Sentencing advocacy is also very important in these cases. Sentences have risen sharply over the last decade as is pointed out in Clint Broden’s article (which can be accessed on the Web at http://www.brodenmickelsen.com/blog/defending-child-pornography-offenses-in-federal-court/) Defending Child Pornography Offenses in Federal Court, he provides a chart of average sentencing over the last 20 years in these types of cases where there were videos and photos (Videos are counted as over 600 images):

Year from Year to USSG Guideline level Sentencing range
1987 11/1990 13 12-18 months
11/90 11/96 18 21-27 months
11/96 11/00 22 41-51 months
11/00 4/03 27 70-87 months
4/03 11/04 29 87-108 months
11/04 8/10 34 151-188 months

Sentencing advocacy in these cases does have an effect on courts, especially when judges begin to understand that actually having sex with a minor carries a lesser sentence than possessing or distributing the images. In a recent case Judge Weinstein of the EDNY stated that these sentences were ruining the lives of people who otherwise would never come into contact with the criminal justice system (US v. Polizzi, 549 F. Supp. 2d 308 –[EDNY 2008]) The Second Circuit in US v. Dorvee, No. 09-0648 (2d Cir. May 11, 2010)recently held similarly that:
“District judges are encouraged to take seriously the broad discretion they possess in fashioning sentences under § 2G2.2 – ones that can range from non-custodial sentences to the statutory maximum – bearing in mind that they are dealing with an eccentric Guideline of highly unusual provenance which, unless carefully applied, can easily generate unreasonable results. While we recognize that enforcing federal prohibitions on child pornography is of the utmost importance, it would be manifestly unjust to let Dorvee’s sentence stand. We conclude that Dorvee’s sentence was substantively unreasonable and, accordingly, must be revisited by the district court on remand.”

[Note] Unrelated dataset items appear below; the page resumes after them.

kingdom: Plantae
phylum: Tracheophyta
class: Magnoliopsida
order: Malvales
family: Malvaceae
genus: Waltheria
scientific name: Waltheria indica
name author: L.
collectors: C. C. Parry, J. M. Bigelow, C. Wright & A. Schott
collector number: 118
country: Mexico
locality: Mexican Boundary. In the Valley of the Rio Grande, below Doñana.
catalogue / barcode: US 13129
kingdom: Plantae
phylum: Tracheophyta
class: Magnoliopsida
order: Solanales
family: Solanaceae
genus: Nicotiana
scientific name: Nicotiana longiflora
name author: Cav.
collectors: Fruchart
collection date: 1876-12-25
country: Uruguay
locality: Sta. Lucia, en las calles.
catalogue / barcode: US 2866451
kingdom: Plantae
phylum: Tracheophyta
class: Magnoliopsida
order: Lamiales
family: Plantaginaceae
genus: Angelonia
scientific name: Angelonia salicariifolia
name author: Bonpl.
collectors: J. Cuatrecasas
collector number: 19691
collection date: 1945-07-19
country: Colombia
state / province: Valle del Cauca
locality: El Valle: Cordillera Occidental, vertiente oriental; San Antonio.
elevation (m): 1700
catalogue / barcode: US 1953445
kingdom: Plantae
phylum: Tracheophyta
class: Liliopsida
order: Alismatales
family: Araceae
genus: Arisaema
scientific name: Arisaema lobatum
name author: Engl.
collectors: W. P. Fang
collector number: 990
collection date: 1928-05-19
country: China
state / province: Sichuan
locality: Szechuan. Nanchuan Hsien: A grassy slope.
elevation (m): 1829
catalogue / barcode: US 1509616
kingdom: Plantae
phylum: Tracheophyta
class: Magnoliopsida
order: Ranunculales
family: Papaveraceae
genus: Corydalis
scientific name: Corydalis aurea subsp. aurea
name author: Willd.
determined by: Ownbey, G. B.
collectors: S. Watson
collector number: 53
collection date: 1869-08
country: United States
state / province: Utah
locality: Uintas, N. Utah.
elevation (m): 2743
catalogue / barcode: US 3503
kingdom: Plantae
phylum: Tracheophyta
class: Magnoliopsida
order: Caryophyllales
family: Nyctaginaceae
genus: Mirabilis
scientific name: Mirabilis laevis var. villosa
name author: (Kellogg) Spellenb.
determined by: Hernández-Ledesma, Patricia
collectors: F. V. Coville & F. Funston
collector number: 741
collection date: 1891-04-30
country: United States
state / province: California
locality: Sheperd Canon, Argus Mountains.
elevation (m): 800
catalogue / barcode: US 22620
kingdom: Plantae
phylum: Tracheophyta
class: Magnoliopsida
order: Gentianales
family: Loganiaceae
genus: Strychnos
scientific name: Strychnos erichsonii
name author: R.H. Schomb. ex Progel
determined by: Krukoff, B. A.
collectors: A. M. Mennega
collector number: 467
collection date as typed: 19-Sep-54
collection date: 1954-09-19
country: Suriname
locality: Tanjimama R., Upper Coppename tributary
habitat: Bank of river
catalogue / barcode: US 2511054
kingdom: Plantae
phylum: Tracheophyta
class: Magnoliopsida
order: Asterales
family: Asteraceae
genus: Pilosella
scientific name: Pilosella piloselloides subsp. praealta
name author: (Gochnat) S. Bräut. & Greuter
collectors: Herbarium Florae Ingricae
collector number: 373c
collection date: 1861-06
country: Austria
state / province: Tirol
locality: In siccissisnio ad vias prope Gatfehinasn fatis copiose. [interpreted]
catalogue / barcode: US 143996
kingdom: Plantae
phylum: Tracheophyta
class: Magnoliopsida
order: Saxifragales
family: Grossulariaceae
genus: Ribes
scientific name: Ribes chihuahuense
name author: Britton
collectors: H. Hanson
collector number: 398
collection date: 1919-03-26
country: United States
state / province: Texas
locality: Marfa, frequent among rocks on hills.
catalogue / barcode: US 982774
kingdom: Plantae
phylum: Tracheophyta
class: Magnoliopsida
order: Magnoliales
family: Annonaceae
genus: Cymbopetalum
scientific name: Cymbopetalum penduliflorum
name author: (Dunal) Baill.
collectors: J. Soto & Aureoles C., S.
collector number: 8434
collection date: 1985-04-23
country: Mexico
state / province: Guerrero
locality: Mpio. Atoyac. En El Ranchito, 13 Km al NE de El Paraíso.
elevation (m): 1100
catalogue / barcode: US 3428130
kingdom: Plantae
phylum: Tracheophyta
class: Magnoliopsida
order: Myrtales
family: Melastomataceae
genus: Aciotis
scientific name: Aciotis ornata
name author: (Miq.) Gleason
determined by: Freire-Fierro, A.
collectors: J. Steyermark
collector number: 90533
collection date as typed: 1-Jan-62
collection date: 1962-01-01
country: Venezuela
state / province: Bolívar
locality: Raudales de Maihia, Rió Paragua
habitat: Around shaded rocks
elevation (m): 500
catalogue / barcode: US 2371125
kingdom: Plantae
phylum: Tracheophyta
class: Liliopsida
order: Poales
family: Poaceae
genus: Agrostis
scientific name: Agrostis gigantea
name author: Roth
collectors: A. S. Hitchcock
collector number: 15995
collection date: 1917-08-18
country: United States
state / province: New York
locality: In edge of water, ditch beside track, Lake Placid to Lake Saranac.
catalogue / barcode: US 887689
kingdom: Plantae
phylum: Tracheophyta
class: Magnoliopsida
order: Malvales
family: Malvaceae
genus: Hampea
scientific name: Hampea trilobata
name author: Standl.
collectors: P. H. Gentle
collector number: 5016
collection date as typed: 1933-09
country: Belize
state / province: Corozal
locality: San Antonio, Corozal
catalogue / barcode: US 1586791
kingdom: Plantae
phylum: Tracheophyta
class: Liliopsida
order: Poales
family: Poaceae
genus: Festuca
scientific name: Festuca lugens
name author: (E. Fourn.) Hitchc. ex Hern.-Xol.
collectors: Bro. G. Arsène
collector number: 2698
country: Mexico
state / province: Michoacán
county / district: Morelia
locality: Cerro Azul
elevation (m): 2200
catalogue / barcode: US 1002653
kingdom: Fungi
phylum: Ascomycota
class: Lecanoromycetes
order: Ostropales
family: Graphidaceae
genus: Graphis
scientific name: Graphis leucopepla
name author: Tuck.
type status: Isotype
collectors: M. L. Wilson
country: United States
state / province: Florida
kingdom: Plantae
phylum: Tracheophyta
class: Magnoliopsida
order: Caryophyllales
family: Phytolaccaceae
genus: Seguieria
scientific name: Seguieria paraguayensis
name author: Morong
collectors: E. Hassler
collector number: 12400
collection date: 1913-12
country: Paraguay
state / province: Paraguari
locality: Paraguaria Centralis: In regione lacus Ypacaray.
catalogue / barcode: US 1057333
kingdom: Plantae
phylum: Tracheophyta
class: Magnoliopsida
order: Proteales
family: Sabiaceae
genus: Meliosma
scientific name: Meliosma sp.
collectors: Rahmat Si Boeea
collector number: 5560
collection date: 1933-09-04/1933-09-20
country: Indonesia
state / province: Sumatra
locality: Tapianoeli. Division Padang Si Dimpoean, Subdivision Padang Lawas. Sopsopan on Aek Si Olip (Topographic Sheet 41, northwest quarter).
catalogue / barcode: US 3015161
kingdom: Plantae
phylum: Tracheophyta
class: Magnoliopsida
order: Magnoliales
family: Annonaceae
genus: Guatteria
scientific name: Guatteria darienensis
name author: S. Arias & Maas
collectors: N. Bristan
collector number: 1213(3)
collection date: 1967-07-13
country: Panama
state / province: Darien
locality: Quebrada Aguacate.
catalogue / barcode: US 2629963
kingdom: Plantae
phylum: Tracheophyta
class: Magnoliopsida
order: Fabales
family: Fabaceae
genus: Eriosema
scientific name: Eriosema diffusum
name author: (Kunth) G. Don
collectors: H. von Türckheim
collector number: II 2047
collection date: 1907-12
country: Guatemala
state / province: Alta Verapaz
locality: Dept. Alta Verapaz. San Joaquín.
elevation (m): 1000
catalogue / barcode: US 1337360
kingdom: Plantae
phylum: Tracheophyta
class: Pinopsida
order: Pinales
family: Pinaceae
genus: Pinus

Using a sentencing mitigation expert is a good way to reduce the damage the guidelines and mandatory minimums bring. As most of the clients charged in Child porn cases tend to not have any prior criminal record and often are parents and community leaders or business people, the court needs to understand these individuals better. An expert in mitigation can put together a “day in the life” video or a booklet highlighting the life of the client and focusing on all the good things the defendant has done in his life. Moreover, in the simple possession or downloading case it seems that the Dorvee decision and the decision in US v. Tutty, No. 09-2705 (2d Cir. July 16, 2010) requires that counsel call into question the underlying non-empirical approach to the guidelines as they developed, as well as the fact that some of the enhancements used to increase the guideline range could be considered as “double dipping.” For example the use of a computer is already contemplated by the original base guideline level and so to use the technology enhancement in USSG 2.2G in cases like child Pornography possession is double dipping. The lesson here however is that in defending these types of cases, counsel must take a proactive approach, from questioning the guidelines to deconstructing them.

In conclusion Child Pornography charges are among the most serious a defendant can face in the federal system. Counsel cannot throw up his hands at the charges and hold the defendant’s hand as he goes to the gallows. Instead the defense attorney needs to actively litigate against the charge and question the guidelines as well as the “usual thinking” in order to bring justice for his client.